Section 524B created new statutory requirements for 'cyber devices' — any device that includes software, connects to the internet (directly or indirectly), or could be vulnerable to cybersecurity threats. Manufacturers must submit: a plan for postmarket vulnerability monitoring and patching, evidence of secure development processes (SPDF), and a machine-readable SBOM in SPDX or CycloneDX format including transitive dependencies and end-of-support dates.
FDA can now refuse to accept (RTA) premarket submissions lacking adequate cybersecurity documentation. Since October 2023, there has been a 700% increase in cybersecurity-related deficiency letters, with an average of 15 deficiencies per letter when cybersecurity is cited. Threat modeling deficiencies appear in a majority of these letters. The SBOM requirement goes significantly beyond the 2014 guidance — binary analysis is expected to find hidden components, and SBOMs must be continuously maintained, not static snapshots.
Atomic constraints
- •All SBOM components must be assessed against known vulnerability databases (NVD, vendor advisories) at time of submission.
- •Each known vulnerability (CVE) applicable to a component must be documented with its CVSS score and applicability analysis.
- •For each applicable vulnerability, a mitigation (patch, compensating control, or architectural isolation) must be documented.
- •Vulnerabilities without available patches must have documented compensating controls or risk acceptance with patient safety justification.
- •The vulnerability assessment must be current as of the premarket submission date.
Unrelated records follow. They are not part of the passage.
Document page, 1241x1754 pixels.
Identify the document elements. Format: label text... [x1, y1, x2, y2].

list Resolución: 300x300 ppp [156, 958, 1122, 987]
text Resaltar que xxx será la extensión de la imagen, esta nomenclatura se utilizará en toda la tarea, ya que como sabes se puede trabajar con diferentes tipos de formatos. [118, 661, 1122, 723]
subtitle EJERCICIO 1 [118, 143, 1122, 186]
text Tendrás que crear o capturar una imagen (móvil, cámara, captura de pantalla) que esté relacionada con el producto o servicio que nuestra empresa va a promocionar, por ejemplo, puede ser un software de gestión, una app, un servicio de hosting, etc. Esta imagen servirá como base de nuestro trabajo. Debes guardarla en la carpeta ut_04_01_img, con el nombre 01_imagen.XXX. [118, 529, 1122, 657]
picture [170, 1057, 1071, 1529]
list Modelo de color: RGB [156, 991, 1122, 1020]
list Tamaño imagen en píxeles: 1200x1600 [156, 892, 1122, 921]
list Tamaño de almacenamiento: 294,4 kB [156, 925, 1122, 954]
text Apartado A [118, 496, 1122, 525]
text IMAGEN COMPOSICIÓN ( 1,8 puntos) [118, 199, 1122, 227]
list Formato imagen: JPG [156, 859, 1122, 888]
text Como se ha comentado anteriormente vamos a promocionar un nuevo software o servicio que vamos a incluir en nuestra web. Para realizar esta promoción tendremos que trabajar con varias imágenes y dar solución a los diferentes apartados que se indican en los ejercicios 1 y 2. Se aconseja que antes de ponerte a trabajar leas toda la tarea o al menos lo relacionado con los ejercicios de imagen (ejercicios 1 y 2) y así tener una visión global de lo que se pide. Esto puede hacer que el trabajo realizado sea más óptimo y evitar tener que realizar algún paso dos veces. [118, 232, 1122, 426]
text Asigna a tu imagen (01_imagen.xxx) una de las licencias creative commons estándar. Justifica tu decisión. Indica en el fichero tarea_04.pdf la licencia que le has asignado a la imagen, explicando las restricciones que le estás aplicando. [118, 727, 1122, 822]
- •A process for ongoing vulnerability monitoring post-market must be defined.
Common gaps
Vulnerability assessment not current at time of submission
majorThe vulnerability assessment is performed early in development and not refreshed before premarket submission. New CVEs between assessment and submission are unaddressed. Assessments scan components but do not include applicability analysis explaining whether each CVE is exploitable in the product's specific configuration.
Evidence signals
- •
FILE_EXISTS
Vulnerability.*Assessment|Vulnerability.*Report|CVE.*Analysis|Known.*Vulnerability|Security.*Scan
- •
CONTENT_MATCH
Does this document contain a vulnerability assessment of software components listing known CVEs with CVSS scores, applicability analysis for each vulnerability, documented mitigations or compensating controls, and a process for ongoing vulnerability monitoring?
Audit defense
The Vulnerability Assessment Report for [your product] (Doc ID: [your document ID]) documents the analysis of all known CVEs applicable to our SBOM components per FDA Premarket Cybersecurity Guidance, with mitigations or risk acceptance for each applicable vulnerability and a defined process for ongoing monitoring.